For example, in aggressive mode, Google Closure will rename functions. If someone includes my closure compiled script alongside another script someone else also compiled with closure, are renaming conflicts likely to occur?
In short, I want to minify my code, but it will be used on other websites and I want to avoid conflicts with other scripts.
You ALWAYS have to worry about collisions of variables defined in the global scope in JavaScript, REGARDLESS of whether you minify your scripts or not. Use a functional closure wrapper to wrap your code if you want to minimize chances of collision.
Closure's Advanced Mode only makes the potential collisions worse, as it compiles many objects into new global objects (which are named similarly, e.g. a
, b
etc.) for the fastest performance. That's why Closure's Advanced Mode is used best with all the program files at once, never piecemeal.
Things like ga.js
(Google Analytics) are designed so that they expose only a few objects to the global scope and everything else wrapped up in a closure. The file itself is aggressively optimized. Beware -- the fact that it is minimized/not-minimized has nothing to do with collisions. You can have a plain-script JavaScript file with tons of collisions, or you can have a heavily-optimized script with no collisions.
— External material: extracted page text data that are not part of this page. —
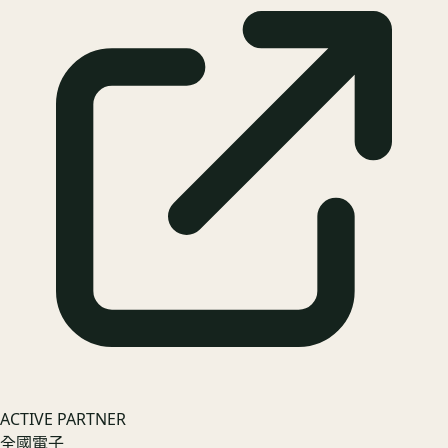
ACTIVE PARTNER
全國電子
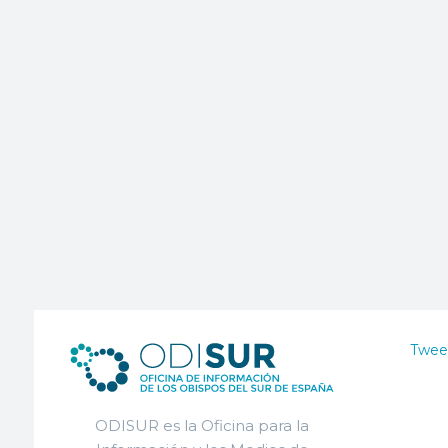
Twee
ODISUR es la Oficina para la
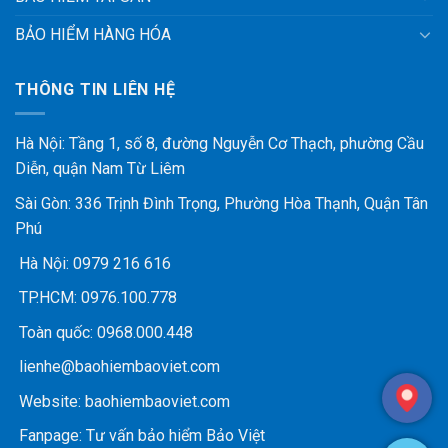
BẢO HIỂM HÀNG HÓA
THÔNG TIN LIÊN HỆ
Hà Nội: Tầng 1, số 8, đường Nguyễn Cơ Thạch, phường Cầu
Diễn, quận Nam Từ Liêm
Sài Gòn: 336 Trịnh Đình Trọng, Phường Hòa Thạnh, Quận Tân
Phú
Hà Nội:
0979 216 616
TP.HCM:
0976.100.778
Toàn quốc:
0968.000.448
lienhe@baohiembaoviet.com
Website:
baohiembaoviet.com
Fanpage:
Tư vấn bảo hiểm Bảo Việt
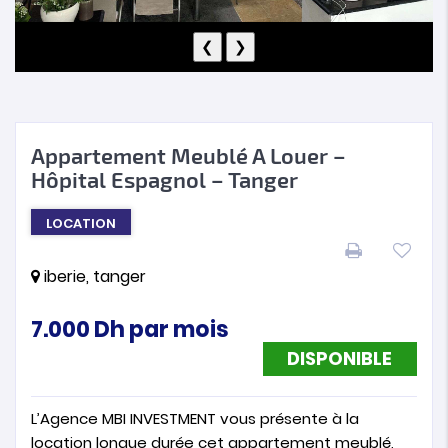
❮
❯
Appartement Meublé A Louer –
Hôpital Espagnol – Tanger
LOCATION
iberie, tanger
7.000
Dh
par mois
DISPONIBLE
L’Agence MBI INVESTMENT vous présente à la
location longue durée cet appartement meublé,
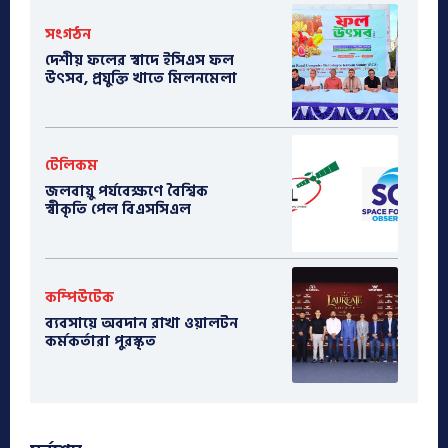
সংগঠন
দেশীয় ফলের স্বাদে ইসিএস ফল
উৎসব, প্রযুক্তি খাতে মিলনমেলা
টেলিকম
জলবায়ু পর্যবেক্ষণে বৈশ্বিক
স্বীকৃতি পেল বিএসসিএল
কম্পিউটেক
ব্যবসায়ে অবদান রাখা ওয়ালটন
কর্মকর্তারা পুরস্কৃত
Collisions have nothing to do with minification or variable renaming. You avoid collisions by avoiding creating objects in the global scope. Anything else that is not created in the global scope does not collide with other scripts. For example, you CAN collide ga.js
if you load another script which overwrites the _gat
or _gaq
global variables. Try it, and Google Analytics will no longer work. In other words, ga.js
works with different web pages not because it is collision-free, but because it creates global variables (i.e. _gat
and _gaq
) with names that are very unlikely to be chosen by other scripts.